>> Begin GIVEN DATA
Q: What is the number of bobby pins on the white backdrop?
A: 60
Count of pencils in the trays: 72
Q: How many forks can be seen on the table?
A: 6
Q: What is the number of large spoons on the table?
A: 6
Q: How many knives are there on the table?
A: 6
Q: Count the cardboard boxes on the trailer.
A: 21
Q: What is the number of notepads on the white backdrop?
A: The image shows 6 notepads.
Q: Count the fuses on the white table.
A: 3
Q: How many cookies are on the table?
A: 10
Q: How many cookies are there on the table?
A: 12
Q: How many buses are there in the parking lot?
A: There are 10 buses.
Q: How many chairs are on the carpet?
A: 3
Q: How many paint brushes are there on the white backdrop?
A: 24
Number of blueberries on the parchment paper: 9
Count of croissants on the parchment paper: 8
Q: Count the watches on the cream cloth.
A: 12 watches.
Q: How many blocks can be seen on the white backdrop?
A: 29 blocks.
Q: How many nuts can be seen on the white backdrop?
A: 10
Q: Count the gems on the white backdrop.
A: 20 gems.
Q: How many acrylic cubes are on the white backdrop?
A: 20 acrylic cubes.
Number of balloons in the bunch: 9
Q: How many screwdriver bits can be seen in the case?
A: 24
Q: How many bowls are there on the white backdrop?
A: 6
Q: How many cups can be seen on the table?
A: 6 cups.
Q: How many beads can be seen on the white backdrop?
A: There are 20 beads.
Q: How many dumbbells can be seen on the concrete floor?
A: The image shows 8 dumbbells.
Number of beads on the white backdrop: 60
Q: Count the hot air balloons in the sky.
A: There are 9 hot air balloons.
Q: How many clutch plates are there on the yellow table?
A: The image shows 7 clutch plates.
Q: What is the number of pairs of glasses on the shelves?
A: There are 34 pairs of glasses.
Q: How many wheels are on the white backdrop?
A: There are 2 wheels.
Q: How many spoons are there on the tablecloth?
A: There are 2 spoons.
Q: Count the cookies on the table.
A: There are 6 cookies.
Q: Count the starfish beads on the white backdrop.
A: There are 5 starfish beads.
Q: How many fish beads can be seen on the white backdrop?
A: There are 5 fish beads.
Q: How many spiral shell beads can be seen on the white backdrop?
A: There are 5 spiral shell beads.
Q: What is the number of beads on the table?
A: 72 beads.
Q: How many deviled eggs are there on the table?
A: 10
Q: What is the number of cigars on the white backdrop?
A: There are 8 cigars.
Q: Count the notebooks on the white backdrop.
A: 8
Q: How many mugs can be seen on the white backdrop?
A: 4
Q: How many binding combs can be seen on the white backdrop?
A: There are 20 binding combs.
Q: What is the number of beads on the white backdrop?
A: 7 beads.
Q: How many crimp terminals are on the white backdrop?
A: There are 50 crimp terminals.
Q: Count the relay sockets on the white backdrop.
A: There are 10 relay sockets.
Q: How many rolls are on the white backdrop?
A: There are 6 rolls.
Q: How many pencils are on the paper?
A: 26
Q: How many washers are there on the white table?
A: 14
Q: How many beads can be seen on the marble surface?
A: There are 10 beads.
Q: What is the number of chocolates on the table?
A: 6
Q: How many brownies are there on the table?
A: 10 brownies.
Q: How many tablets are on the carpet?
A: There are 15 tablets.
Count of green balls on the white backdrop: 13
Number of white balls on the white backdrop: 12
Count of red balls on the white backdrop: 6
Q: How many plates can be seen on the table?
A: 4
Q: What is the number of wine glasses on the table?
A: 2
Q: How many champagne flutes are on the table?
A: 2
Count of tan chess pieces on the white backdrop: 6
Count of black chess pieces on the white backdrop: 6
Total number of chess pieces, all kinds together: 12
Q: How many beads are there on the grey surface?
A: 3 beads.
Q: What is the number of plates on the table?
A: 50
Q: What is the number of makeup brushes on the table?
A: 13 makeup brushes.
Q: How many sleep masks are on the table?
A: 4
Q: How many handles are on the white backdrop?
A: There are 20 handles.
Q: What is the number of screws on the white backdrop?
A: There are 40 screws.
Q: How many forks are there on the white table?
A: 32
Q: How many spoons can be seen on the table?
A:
>> End GIVEN DATA
* [WRITTEN PROBLEM] From the data above, return every line that contains the string "wheels". Matching is case-sensitive.

* [FINISHED EXERCISE]
Q: How many wheels are on the white backdrop?
A: There are 2 wheels.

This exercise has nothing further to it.